Данло внезапно ощутил, что способен понять нечто великое. Божественное. В вещах, которые ему предстояло понять и вспомнить, недостатка не было. Бардо с Хануманом записали великое множество слов, образов, древних цитат, музыки, виртуальных чудес. К этому они присовокупили изобретенную ими доктрину, объясняющую, как отдельный человек может стать богом, а остальные – последовать его путем. Данло следовало впитать эту информацию столь же легко, как сухой снег поглощает воду. Его мозг был прекрасно подготовлен для восприятия этой ложной памяти. Шлем и теперь массировал его нейроны, выкачивая из мозгового ствола еще больше норадреналина и прочих веществ, укрепляющих память. Но его память не нуждалась в подкреплении. Она от рождения служила ему так, что ему всегда было легче запомнить, чем забыть. Очищение памяти от чего бы то ни было, даже от такой мелочи, как расположение прыщей на лице Педара в ночь, когда тот разбился, всегда требовало от Данло величайшего усилия воли. (И применения определенной методики, которой обучил его Томас Ран.) Именно воля в сочетании с мнемоническими методами предохраняла его теперь от струящегося в мозг потока образов. Улыбаясь и крепко зажмурив глаза, Данло успешно противостоял мнемоническому шлему и не боялся попасть в расставленную Хануманом ловушку.

Человек – это канат, протянутый между зверем и богом, канат над бездонной пропастью.

Хануман был, конечно, не первый, кто пользовался техническими средствами для промывки мозга религиозными настроениями и догмами. Николос Дару Эде еще три тысячи лет назад выпустил первые четыре тома «Алгоритмов», и толкование Хануманом Старшей Эдды во многом копировало архитектуру этого монументального труда. Его «Эдда» была скомпонована еще более плотно, чем «Видения», «Повторения» или последующие тома «Алгоритмов». Данло обнаружил, что у человека, надевающего мнемонический шлем, свобода передвижения в пространстве записанной памяти весьма ограничена. В этом отношении процесс был прямо противоположен подключению к библиотечному компьютеру: там пользователь кружил в ослепительно красивых информационных штормах, среди кристаллических структур знания, в полной мере наслаждаясь фрактальностью, фугой и теми внезапными открытиями, которые библиотекари называют гештальтом. Данло не требовалось его чувство ши, чтобы находить дорогу среди образов, из которых Хануман составлял свои трансчеловеческие драмы, – дорогу для него проложили заранее. Ее запрограммировали и продолжали программировать в то самое время, пока он улыбался и потел под серебристым шлемом.

Ты совершил свой переход от червя к человеку, и в тебе еще немало осталось от червя. Что до обезьян, то в человеке до сих пор обезьяньего больше, чем в них самих.

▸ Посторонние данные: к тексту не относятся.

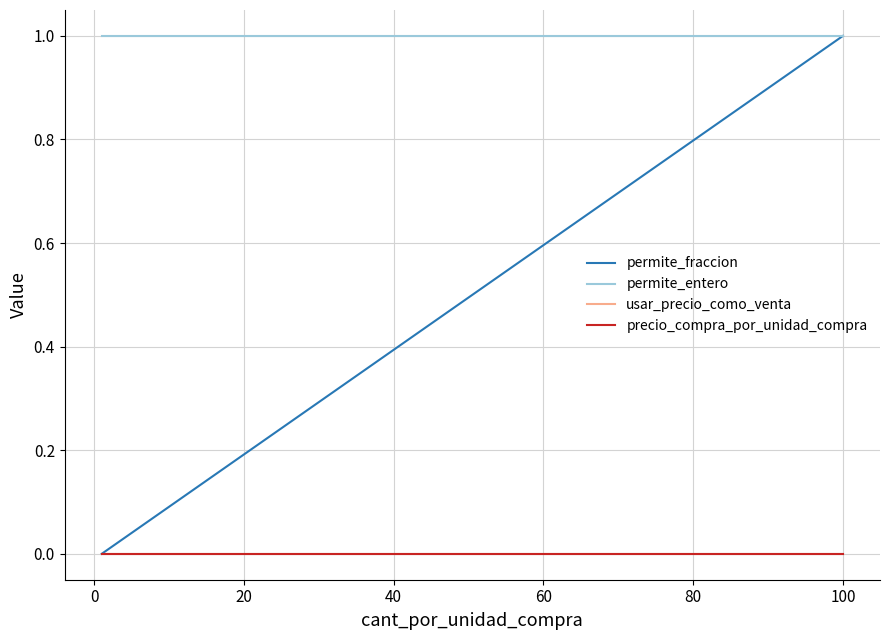

How many data points does each series have?

3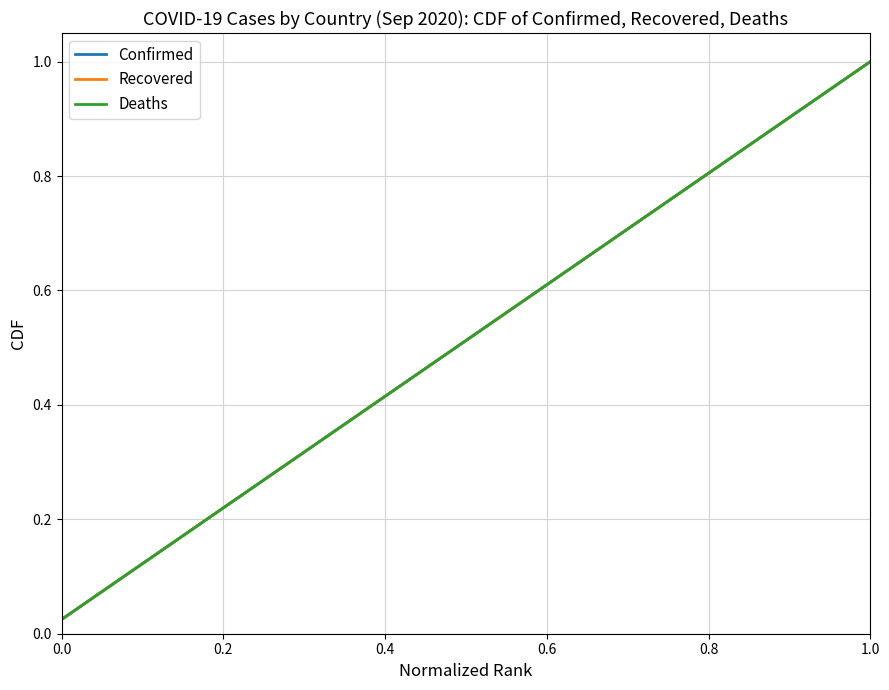

Does the chart have visible grid lines?

Yes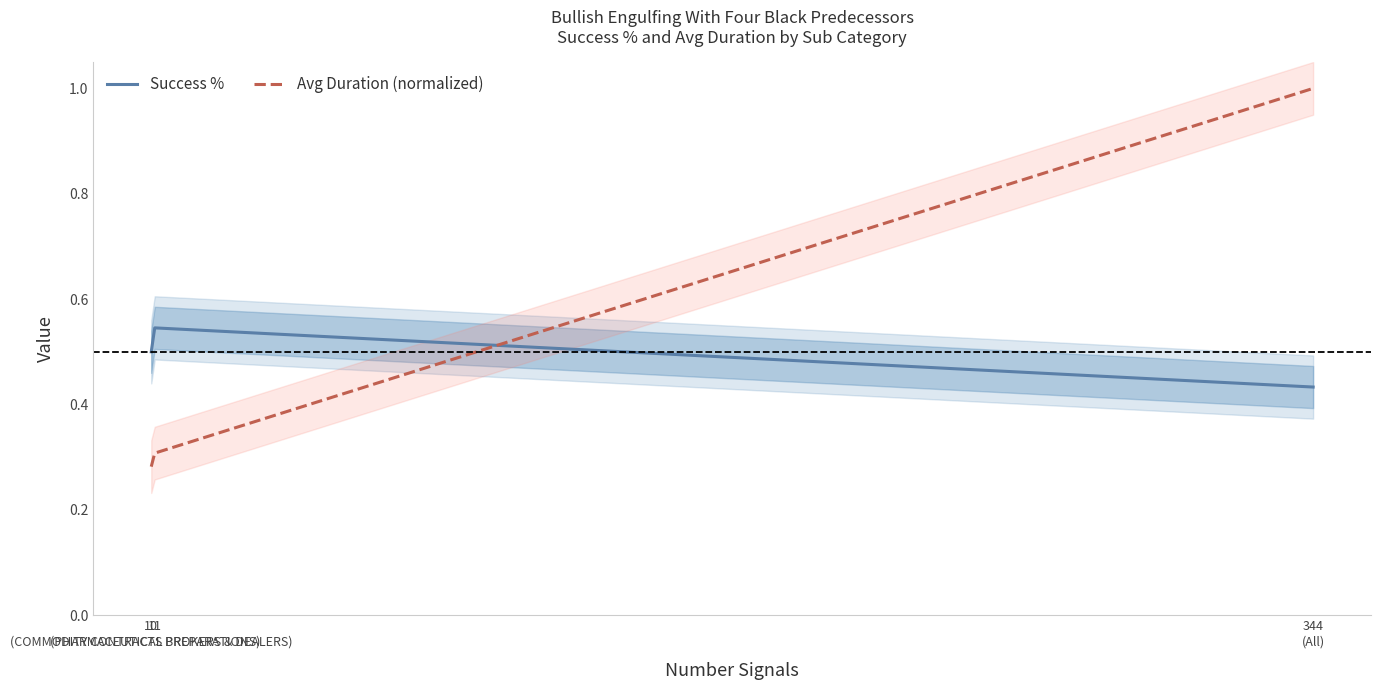

Does the chart have visible grid lines?

No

Данло открыл глаза и отключился от мнемонического шлема. Сделать это было нелегко. Хануман стоял рядом с плотно сжатыми губами и невидящими глазами. Кибершапочка на его бритой голове светилась тысячами пурпурных жилок. Данло понял, что Хануман заранее отбирает то, что подает ему в мозг, и, весьма вероятно, редактирует эту память момент за моментом. Должно быть, программа, как для таких вот персональных сеансов, так и для массовых церемоний, приспосабливается под каждого пользователя, чтобы обеспечить ему индивидуальные «воспоминания». А составляет ее Хануман, или Бардо, или другие кибершаманы.